FCA fines Equifax £11m for cyber-security breach failings

FCA has fined Equifax Ltd for £11,164,400 for failing to manage and monitor the security of UK consumer data it had outsourced to its US parent, in breach of Principles 3, 6 and 7. In 2017, cyber-hackers caused Equifax Inc to suffer one of the largest cyber-security breaches in history. The fine follows a £500,000 fine imposed by the ICO in 2018.

As a result of the breach, data from approximately 13.8 million people in the UK (as well as nearly 150 million in the US and nearly 20,000 in Canada) was available to cyber-hackers because Equifax Ltd had outsourced it to servers of Equifax Inc in the US for processing, and included information such as names, dates of birth, partially exposed credit card details and residential addresses.  The data in question was for the Equifax Identity Verifier product which helps business customers verify and authenticate their customers’ details and the Global Customer Solutions, which gives retail customers access to their credit reports and provides a web monitoring service.

As Equifax did not treat the relationship with its parent company as outsourcing, it did not provide sufficient oversight of how data it was sending was properly managed and protected.
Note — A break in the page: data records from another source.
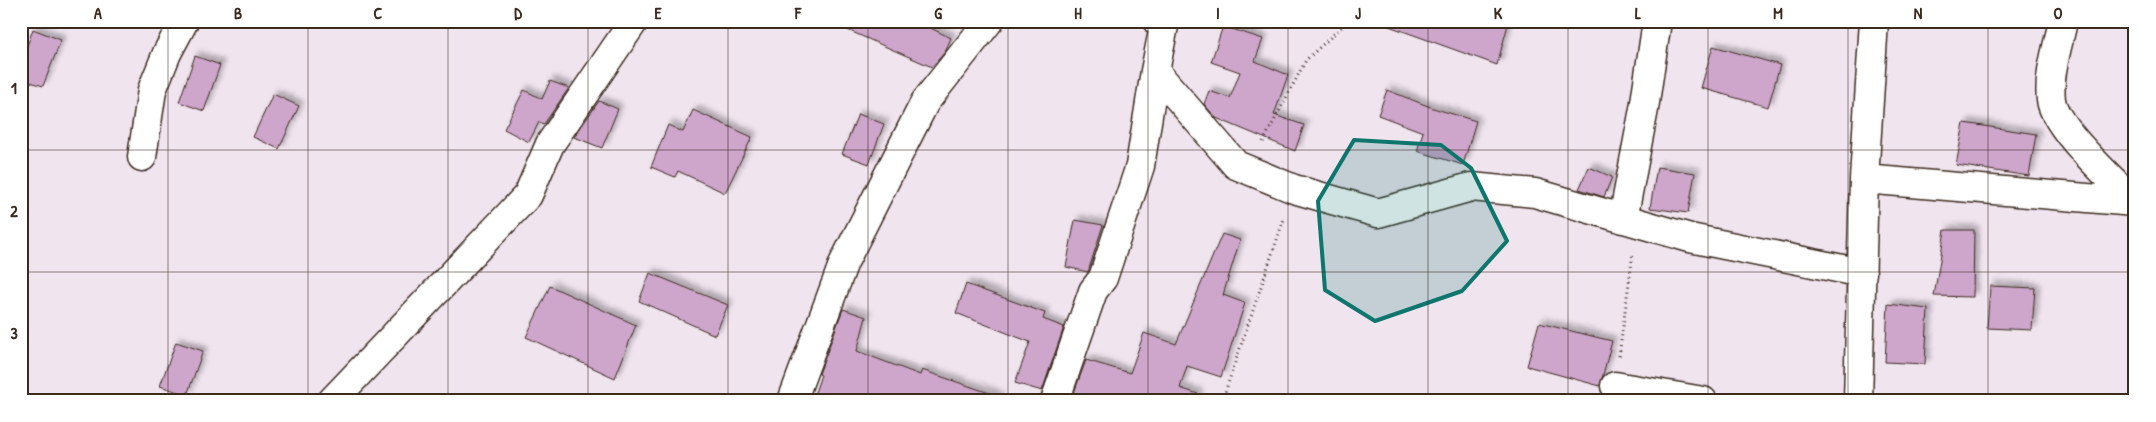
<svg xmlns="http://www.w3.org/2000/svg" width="2156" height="422" viewBox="0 0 2156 422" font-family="'Patrick Hand',sans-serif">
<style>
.building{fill:#cea5cb;stroke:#3b2a1e;filter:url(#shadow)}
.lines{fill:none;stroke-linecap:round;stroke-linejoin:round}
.minor-casing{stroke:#3b2a1e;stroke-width:31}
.path{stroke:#3b2a1e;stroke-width:3;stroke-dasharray:1 4;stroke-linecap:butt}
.minor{stroke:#fff;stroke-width:28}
.marked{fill:#0f766e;fill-opacity:0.2;stroke:#0f766e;stroke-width:4;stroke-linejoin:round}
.grid{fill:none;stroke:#3b2a1e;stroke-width:1;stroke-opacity:0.55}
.neatline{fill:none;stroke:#3b2a1e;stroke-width:2}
.grid-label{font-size:16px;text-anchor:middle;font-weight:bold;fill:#3b2a1e}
</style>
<defs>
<filter id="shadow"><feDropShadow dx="4.5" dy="-4.5" stdDeviation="2.5" flood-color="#0004"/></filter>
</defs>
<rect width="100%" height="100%" fill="#f0e4ef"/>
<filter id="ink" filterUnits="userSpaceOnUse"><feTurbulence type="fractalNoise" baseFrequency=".02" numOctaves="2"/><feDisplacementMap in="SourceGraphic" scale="10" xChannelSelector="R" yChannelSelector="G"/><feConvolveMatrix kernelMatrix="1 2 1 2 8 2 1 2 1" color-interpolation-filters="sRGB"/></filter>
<g filter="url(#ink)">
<path class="building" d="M827,21H916L951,38L945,52L932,67Z
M1386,21H1509L1497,65L1386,25Z
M1223,26L1263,39L1255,61L1288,75L1274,115L1304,125L1295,151L1216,118L1204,104L1209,91L1230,98L1240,72L1211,62Z
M33,29L61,40L43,86L21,79V63Z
M1713,46L1780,65L1768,107L1701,88Z
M195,56L220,65L204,111L179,102Z
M550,81L569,88L544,124L539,122L529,142L504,129L524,90L542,99Z
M1387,90L1433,108L1476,121L1463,165L1417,151L1423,132L1378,115Z
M273,94L299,106L279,149L253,137Z
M599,101L618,109L602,148L574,137Z
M693,110L752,137L725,193L678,171L675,177L651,167L668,125L683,132Z
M858,114L884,124L869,164L842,154Z
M1964,123L2036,134L2029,176L1956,165Z
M1589,167L1612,177L1604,197L1579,189Z
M1657,167L1695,173L1688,213L1650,208Z
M1075,220L1103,225L1088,272L1066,267Z
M1945,230H1974L1973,297L1934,296Z
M1222,234L1240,240L1223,295L1245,303L1221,377L1187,366L1180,388L1198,394L1197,401H1079L1072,398L1086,360L1130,373L1144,333L1176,344Z
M650,273L728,305L715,335L639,301Z
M966,284L1045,313L1043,319L1064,327L1042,391L1015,383L1030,342L956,313Z
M550,286L636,325L615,378L526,337Z
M1990,286L2035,288L2032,330L1987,328Z
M1888,304L1928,309L1925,364L1885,362Z
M843,309L866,317L857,351L920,375L922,370L998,396L997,401H812L821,375L819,374Z
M1539,323L1612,341L1600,386L1527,366Z
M176,342L203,351L187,395L160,386Z"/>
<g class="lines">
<g class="minor-casing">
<path id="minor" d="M1157,21L1164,26L1155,71L1236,165L1294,189L1378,213L1471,187L1535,193L1690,238L1862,273
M2063,21C2058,46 2048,74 2051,100C2055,128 2113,181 2135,202
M142,157L152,90L167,53L184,21
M1864,179L2134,202
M1623,219L1644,109L1657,21
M1615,386L1703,401
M332,401L528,195L550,144L634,21
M792,401L844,262L925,102L989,21
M1055,401L1093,291L1103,278L1140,166L1155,71
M1858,401L1864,179L1874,21"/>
</g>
<path class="path" d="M1263,142L1306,60L1348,21
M1619,356L1633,253
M1222,401L1284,219"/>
<use href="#minor" class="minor"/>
</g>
</g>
<path class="marked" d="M1354,140L1441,145L1471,168L1507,241L1462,291L1375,321L1325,290L1318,201Z"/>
<path class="grid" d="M168,21V401M308,21V401M448,21V401M588,21V401M728,21V401M868,21V401M1008,21V401M1148,21V401M1288,21V401M1428,21V401M1568,21V401M1708,21V401M1848,21V401M1988,21V401M21,150H2135M21,272H2135"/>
<rect width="2156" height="422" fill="none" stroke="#fff" stroke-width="55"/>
<rect x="28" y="28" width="2100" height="366" class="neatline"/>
<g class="grid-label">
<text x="98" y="19">A</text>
<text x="238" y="19">B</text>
<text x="378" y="19">C</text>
<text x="518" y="19">D</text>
<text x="658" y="19">E</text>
<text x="798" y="19">F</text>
<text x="938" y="19">G</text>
<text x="1078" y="19">H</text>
<text x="1218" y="19">I</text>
<text x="1358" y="19">J</text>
<text x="1498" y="19">K</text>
<text x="1638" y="19">L</text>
<text x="1778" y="19">M</text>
<text x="1918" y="19">N</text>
<text x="2058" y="19">O</text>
<text x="14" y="94">1</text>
<text x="14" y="217">2</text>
<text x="14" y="339">3</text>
</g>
</svg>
The breach was, therefore, entirely preventable, particularly since Equifax was aware of the weaknesses in Equifax Inc’s security systems.
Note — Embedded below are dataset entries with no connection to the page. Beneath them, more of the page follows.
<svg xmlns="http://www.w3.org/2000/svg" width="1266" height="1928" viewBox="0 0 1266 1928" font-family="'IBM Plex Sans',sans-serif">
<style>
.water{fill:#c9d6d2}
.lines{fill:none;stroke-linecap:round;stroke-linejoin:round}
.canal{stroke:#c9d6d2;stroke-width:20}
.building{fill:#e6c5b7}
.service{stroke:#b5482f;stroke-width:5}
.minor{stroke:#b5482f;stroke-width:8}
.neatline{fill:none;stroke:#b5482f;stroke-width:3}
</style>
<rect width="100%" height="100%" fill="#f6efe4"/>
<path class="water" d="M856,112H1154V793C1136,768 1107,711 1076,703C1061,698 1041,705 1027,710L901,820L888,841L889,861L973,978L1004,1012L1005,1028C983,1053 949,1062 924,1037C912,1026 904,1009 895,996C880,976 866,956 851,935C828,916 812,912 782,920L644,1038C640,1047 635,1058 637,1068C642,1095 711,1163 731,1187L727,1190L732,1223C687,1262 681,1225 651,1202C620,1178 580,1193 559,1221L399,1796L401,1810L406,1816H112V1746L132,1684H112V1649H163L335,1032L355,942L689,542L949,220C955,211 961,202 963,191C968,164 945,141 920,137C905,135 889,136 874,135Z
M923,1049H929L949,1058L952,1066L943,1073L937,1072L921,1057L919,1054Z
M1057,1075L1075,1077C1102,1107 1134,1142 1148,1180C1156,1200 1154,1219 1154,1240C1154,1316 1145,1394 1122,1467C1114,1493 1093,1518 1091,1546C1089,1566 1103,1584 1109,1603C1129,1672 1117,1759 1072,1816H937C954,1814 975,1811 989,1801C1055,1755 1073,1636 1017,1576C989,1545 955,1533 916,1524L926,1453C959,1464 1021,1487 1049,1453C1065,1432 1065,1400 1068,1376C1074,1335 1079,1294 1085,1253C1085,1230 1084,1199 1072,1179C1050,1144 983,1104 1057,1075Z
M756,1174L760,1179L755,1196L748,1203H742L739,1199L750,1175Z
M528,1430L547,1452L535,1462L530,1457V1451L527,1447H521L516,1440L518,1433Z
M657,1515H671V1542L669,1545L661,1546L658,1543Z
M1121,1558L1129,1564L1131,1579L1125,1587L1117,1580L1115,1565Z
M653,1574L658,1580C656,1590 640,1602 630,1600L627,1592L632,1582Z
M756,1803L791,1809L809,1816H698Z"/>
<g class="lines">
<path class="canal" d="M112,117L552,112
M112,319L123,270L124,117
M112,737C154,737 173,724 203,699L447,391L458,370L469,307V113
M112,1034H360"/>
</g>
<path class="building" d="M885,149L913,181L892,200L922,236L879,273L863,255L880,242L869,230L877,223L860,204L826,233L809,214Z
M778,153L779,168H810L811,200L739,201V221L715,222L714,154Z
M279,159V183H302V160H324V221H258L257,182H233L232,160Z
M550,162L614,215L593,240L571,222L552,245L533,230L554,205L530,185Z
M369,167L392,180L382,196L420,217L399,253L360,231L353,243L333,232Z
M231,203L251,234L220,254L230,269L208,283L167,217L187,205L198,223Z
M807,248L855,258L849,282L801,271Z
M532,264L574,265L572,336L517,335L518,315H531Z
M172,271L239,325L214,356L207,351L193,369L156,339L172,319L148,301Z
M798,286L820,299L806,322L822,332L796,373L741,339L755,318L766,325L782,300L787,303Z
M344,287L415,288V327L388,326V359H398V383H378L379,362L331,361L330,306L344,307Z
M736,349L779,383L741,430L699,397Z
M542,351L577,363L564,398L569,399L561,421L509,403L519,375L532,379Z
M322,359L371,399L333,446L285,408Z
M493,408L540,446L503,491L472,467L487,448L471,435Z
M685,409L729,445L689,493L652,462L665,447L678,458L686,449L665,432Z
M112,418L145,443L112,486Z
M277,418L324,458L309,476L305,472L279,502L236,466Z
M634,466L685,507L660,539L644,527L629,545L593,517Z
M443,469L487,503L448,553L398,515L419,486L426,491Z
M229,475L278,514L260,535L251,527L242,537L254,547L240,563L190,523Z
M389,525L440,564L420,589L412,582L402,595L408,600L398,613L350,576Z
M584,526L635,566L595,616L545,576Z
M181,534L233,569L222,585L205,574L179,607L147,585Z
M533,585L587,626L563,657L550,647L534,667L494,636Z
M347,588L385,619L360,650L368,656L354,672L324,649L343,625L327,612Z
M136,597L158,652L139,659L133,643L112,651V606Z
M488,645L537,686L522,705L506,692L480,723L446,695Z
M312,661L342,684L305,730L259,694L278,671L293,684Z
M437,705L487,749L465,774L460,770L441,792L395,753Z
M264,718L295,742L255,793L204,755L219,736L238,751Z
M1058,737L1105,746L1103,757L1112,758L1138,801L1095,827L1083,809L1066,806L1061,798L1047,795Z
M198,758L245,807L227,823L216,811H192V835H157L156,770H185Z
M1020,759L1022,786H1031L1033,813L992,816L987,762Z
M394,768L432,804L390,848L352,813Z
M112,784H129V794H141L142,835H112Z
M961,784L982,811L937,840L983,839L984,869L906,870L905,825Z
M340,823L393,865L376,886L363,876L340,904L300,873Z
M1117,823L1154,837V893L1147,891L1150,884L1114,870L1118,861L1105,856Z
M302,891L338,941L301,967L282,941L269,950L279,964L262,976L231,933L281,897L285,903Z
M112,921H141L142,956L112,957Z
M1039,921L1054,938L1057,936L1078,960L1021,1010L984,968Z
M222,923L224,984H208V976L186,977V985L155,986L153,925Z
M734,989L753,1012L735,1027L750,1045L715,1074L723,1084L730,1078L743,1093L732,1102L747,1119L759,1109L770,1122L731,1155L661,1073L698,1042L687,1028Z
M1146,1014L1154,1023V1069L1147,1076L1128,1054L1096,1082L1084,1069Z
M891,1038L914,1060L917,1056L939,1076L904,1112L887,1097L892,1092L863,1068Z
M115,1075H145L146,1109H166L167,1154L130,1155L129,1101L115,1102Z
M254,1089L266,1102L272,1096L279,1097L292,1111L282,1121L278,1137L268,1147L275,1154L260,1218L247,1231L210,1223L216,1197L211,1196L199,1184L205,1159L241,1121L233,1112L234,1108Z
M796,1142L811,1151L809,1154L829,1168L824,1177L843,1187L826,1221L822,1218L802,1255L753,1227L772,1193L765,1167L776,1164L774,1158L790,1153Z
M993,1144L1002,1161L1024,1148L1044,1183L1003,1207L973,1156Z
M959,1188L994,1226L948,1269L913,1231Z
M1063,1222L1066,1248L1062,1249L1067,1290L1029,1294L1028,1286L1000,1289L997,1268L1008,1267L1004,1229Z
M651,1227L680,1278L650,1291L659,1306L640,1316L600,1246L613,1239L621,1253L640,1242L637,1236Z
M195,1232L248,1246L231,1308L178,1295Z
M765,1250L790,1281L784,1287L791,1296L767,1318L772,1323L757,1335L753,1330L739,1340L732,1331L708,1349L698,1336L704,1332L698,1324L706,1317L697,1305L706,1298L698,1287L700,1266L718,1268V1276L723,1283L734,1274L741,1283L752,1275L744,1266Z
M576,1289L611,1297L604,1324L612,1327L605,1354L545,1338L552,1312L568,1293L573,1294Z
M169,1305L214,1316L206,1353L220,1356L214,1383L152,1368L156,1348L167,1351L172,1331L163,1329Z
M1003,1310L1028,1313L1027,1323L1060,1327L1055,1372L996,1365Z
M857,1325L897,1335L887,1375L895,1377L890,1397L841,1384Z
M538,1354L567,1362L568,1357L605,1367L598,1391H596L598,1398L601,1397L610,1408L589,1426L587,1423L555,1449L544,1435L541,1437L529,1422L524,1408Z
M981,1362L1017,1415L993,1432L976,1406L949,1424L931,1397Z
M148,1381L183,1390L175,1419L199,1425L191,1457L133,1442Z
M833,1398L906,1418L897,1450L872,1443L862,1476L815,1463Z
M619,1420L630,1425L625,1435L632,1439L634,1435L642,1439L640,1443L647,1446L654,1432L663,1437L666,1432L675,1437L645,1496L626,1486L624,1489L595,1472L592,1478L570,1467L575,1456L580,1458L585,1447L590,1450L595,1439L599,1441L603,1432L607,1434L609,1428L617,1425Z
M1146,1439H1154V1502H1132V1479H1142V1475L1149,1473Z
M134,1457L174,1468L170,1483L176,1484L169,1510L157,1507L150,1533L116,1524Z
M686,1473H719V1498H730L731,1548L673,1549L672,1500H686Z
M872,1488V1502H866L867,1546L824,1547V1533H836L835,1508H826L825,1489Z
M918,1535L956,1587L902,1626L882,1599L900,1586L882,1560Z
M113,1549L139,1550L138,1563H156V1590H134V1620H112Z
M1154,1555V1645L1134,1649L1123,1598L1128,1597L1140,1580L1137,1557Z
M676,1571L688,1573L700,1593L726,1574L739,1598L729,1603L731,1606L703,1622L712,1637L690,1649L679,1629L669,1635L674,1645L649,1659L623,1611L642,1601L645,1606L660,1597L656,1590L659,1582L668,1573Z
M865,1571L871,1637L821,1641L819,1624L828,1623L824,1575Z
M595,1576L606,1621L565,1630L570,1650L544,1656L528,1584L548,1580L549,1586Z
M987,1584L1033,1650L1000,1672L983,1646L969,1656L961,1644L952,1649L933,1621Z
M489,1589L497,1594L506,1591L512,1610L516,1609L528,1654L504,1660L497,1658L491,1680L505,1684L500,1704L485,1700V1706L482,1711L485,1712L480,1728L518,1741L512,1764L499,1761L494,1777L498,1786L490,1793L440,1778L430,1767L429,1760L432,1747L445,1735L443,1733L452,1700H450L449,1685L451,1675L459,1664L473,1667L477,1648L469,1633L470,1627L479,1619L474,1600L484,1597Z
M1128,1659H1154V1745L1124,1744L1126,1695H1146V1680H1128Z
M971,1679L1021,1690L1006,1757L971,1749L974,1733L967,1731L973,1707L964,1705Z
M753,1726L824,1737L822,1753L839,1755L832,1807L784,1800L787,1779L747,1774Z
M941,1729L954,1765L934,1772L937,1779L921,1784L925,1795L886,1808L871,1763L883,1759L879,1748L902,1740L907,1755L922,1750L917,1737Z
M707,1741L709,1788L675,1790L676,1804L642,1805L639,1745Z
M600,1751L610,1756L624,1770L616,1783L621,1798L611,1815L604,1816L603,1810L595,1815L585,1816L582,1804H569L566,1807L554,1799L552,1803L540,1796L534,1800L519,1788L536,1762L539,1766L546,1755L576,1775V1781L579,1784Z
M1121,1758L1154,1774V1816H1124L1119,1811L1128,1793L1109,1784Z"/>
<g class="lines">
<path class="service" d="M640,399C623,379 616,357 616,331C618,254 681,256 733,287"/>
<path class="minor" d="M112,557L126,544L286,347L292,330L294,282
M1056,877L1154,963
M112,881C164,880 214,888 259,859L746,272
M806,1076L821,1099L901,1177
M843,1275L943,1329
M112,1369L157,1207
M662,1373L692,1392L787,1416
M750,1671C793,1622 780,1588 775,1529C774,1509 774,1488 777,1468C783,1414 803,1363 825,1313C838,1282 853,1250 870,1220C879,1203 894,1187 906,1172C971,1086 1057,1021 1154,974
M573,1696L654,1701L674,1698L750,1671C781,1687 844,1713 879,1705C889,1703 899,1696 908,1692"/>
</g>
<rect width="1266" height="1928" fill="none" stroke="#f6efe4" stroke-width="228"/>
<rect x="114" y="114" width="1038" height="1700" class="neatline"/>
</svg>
This was worsened by management of the breach. Equifax Ltd did not find out about the breach until 6 weeks after Equifax Inc discovered the hack and only 5 minutes before it was announced by the parent company.  FCA learned about the incident through press reports, and when it contacted Equifax Ltd to ask for more information the firm was unable to provide it because it did not at the time have the information. Because Equifax Ltd discovered the information so late, and because it did not have in place arrangements with its parent that allowed it quickly to get the information it needed on affected UK customers, there were delays in dealing with complaints as Equifax Ltd could not handle the volume of complaints. FCA found it also mishandled complaints and failed to treat customers fairly by not maintaining quality assurance checks for the complaints. Further, the public statements Equifax Ltd made on the impact of the incident did not reveal the true extent of the number of UK consumers affected.

FCA stressed that regulated firms must have effective cyber-security arrangements to protect the personal data they hold and to keep systems and software up to date to prevent unauthorised access. If there is a breach, the firms must notify affected individuals as soon as possible in a way that is fair, clear and not misleading. Jessica Rusu, chief Data, Information and Intelligence Officer at FCA also noted the raising of standards that the Consumer Duty requires.

Equifax Ltd benefited from a 30% reduction in fine for settling the action, and a 15% credit for mitigation because of its high level of cooperation, the voluntary redress it offered to consumers and the group’s global transformation programme that followed the incident.